The Pool contract handles the transfer of user funds into the LEEQUID protocol. Afterwards, it expects a transaction submitted by the Oracles, which are responsible for choosing the node operator and composing all the necessary data to register a new validator. This set of data is called the deposit data and it will be used to register the validator in the Proof of Stake protocol. The deposit data structure must contain:

    * @dev Structure for passing information about the validator deposit data.
    * @param operator - address of the operator.
    * @param withdrawalCredentials - withdrawal credentials used for generating the deposit data.
    * @param depositDataRoot - hash tree root of the deposit data, generated by the operator.
    * @param publicKey - BLS public key of the validator, generated by the operator.
    * @param signature - BLS signature of the validator, generated by the operator.
    struct DepositData {
        address operator;
        bytes32 withdrawalCredentials;
        bytes32 depositDataRoot;
        bytes publicKey;
        bytes signature;

Key features

Stake Management

The Pool contract provides functionality for staking.

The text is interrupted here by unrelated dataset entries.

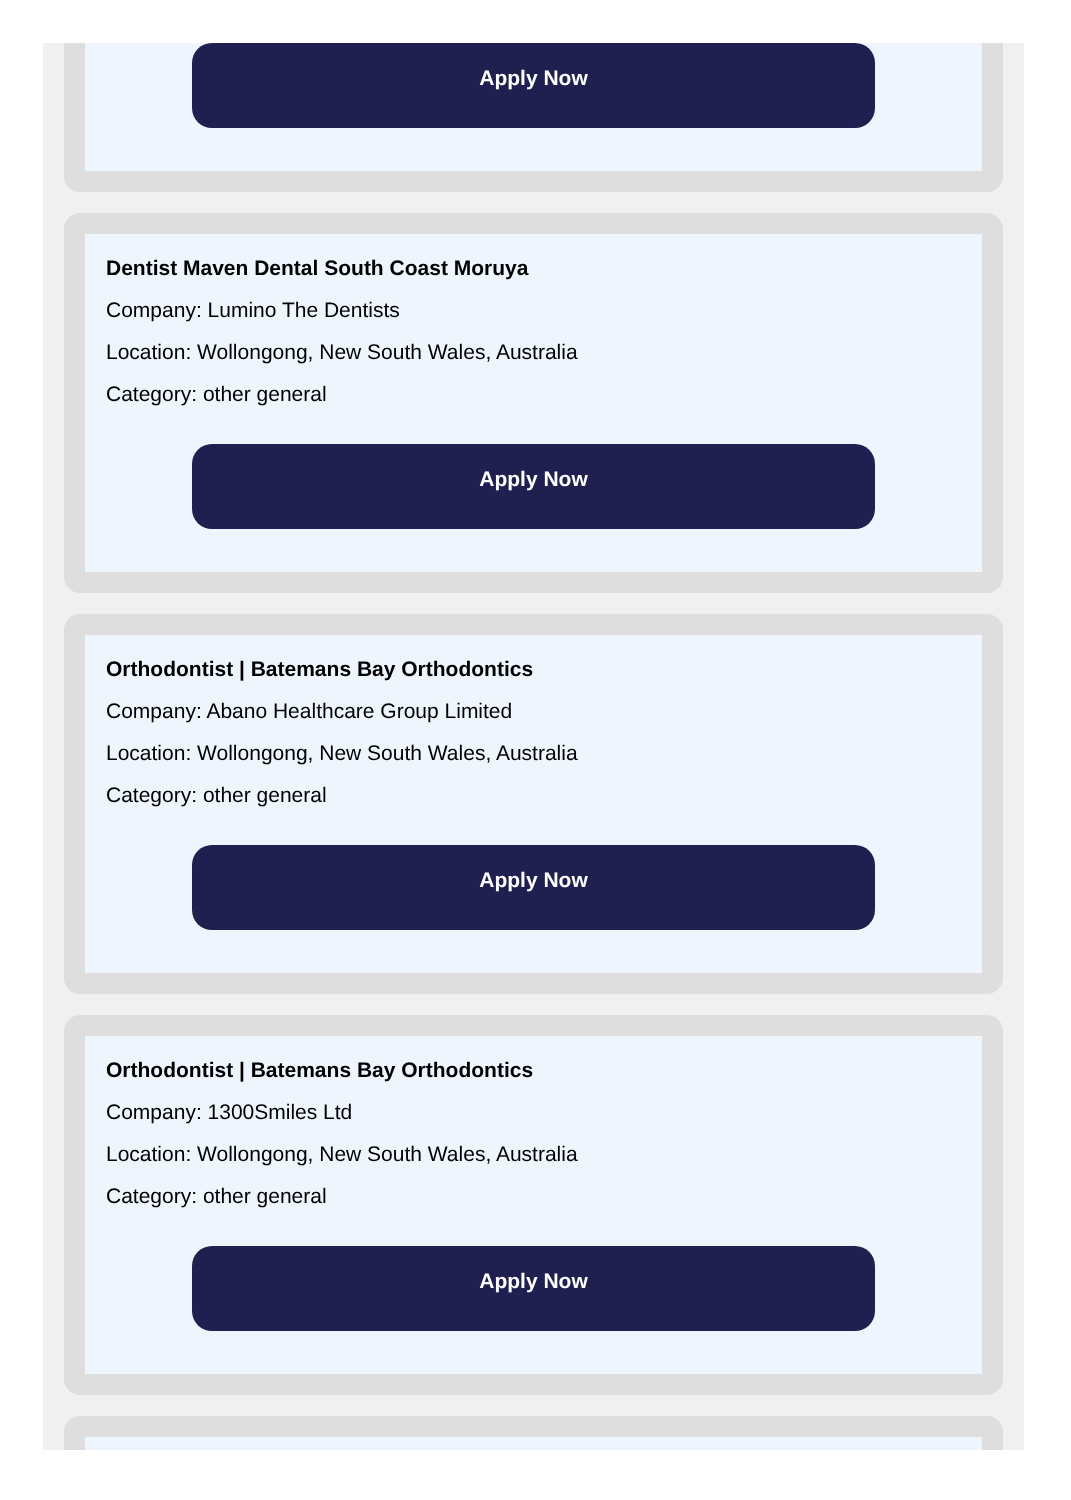Apply Now
Dentist Maven Dental South Coast Moruya
Company: Lumino The Dentists
Location: Wollongong, New South Wales, Australia
Category: other general
Apply Now
Orthodontist | Batemans Bay Orthodontics
Company: Abano Healthcare Group Limited
Location: Wollongong, New South Wales, Australia
Category: other general
Apply Now
Orthodontist | Batemans Bay Orthodontics
Company: 1300Smiles Ltd
Location: Wollongong, New South Wales, Australia
Category: other general
Apply Now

Users can send LYX to the contract using various methods (stake, stakeOnBehalf, stakeWithPartner, stakeWithPartnerOnBehalf, stakeWithReferrer, stakeWithReferrerOnBehalf). All these methods are non-reentrant, which means they prevent reentrancy attacks - a common smart contract vulnerability.

Validator Registration

The contract facilitates registering validators with the LUKSO Deposit Contract. It keeps track of the total number of activated validators and exited validators. It also manages the scheduling of activation and deactivation of validators.

Deposit Tracking

The Pool contract keeps track of the total pending validators and the minimum amount of LYX deposit that is considered for the activation period. It also maintains a limit on the pending validators percentage, a variable called pendingValidatorsLimit. If such limit is not exceeded, tokens can be minted immediately. This promotes efficient use of the staking pool and rewards early stakers.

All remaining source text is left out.